Повернувшись на бок, Милан облокотился на правую руку. Он смотрел на девушку, его так и подмывало спросить, как поживают Геза Бернат и Чаба. Как было бы хорошо сейчас, в столь смутное и тревожное время, поговорить с Андреа об общих знакомых! Он был уверен, что такой разговор смягчил бы их огорчения и боль, но не мог и не имел права задавать подобных вопросов.

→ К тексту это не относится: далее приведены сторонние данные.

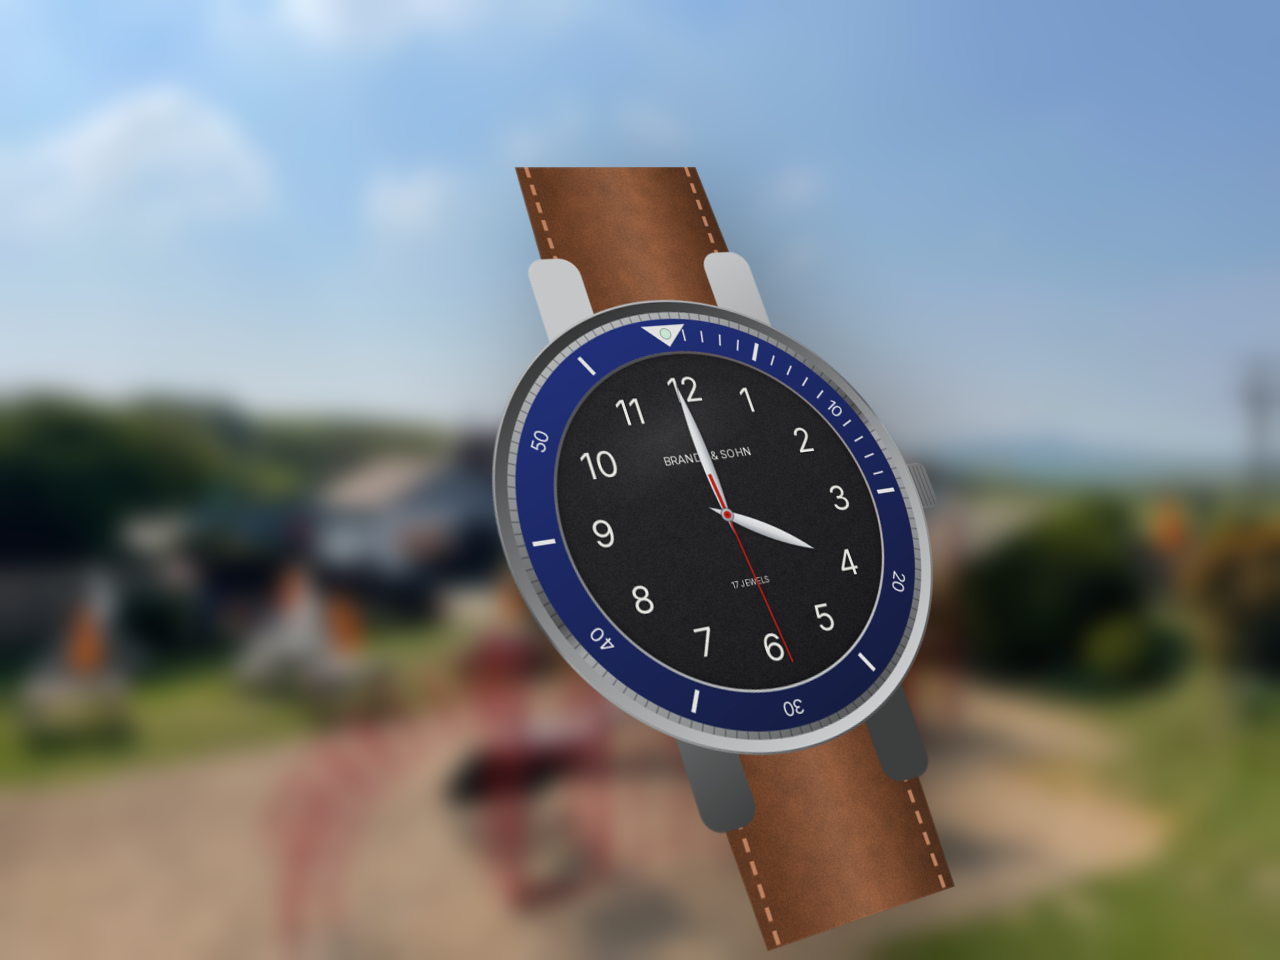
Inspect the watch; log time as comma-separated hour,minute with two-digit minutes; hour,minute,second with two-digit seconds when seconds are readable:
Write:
3,59,29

— Вы себя плохо чувствуете? — спросила Андреа, вытирая руки льняным полотенцем. Поступить так ее заставил печально-задумчивый взгляд молодого человека. «Кто он такой? — думала она. — Живы ли его родители? Есть ли жена или невеста?» А вслух сказала: — Может, вам дать успокоительного?
Милан хотел было иронически улыбнуться, но улыбка получилась какой-то горькой.
— Спасибо, доктор, вы очень внимательны.
— Примите лекарство. Я вижу, вы нервничаете. — Она присела на край кровати. — Вас что-нибудь угнетает?
Милан покачал головой. Несколько секунд стояла тишина. Затем Траксель слез со своего табурета и, забрав ведро, в котором он носил уголь, вышел из подвала. Андреа посмотрела вслед старику, а затем, обращаясь к Милану, посоветовала:
— Вы можете быть со мной откровенны. — Она взяла руку Милана в свои руки.
— Я думаю о том, — не спеша заговорил он, — что во всей Европе нет ни одной страны, кроме нашей, которая покорилась бы нацистам безо всякого сопротивления. Думаю, что мое плохое настроение в основном этим и объясняется.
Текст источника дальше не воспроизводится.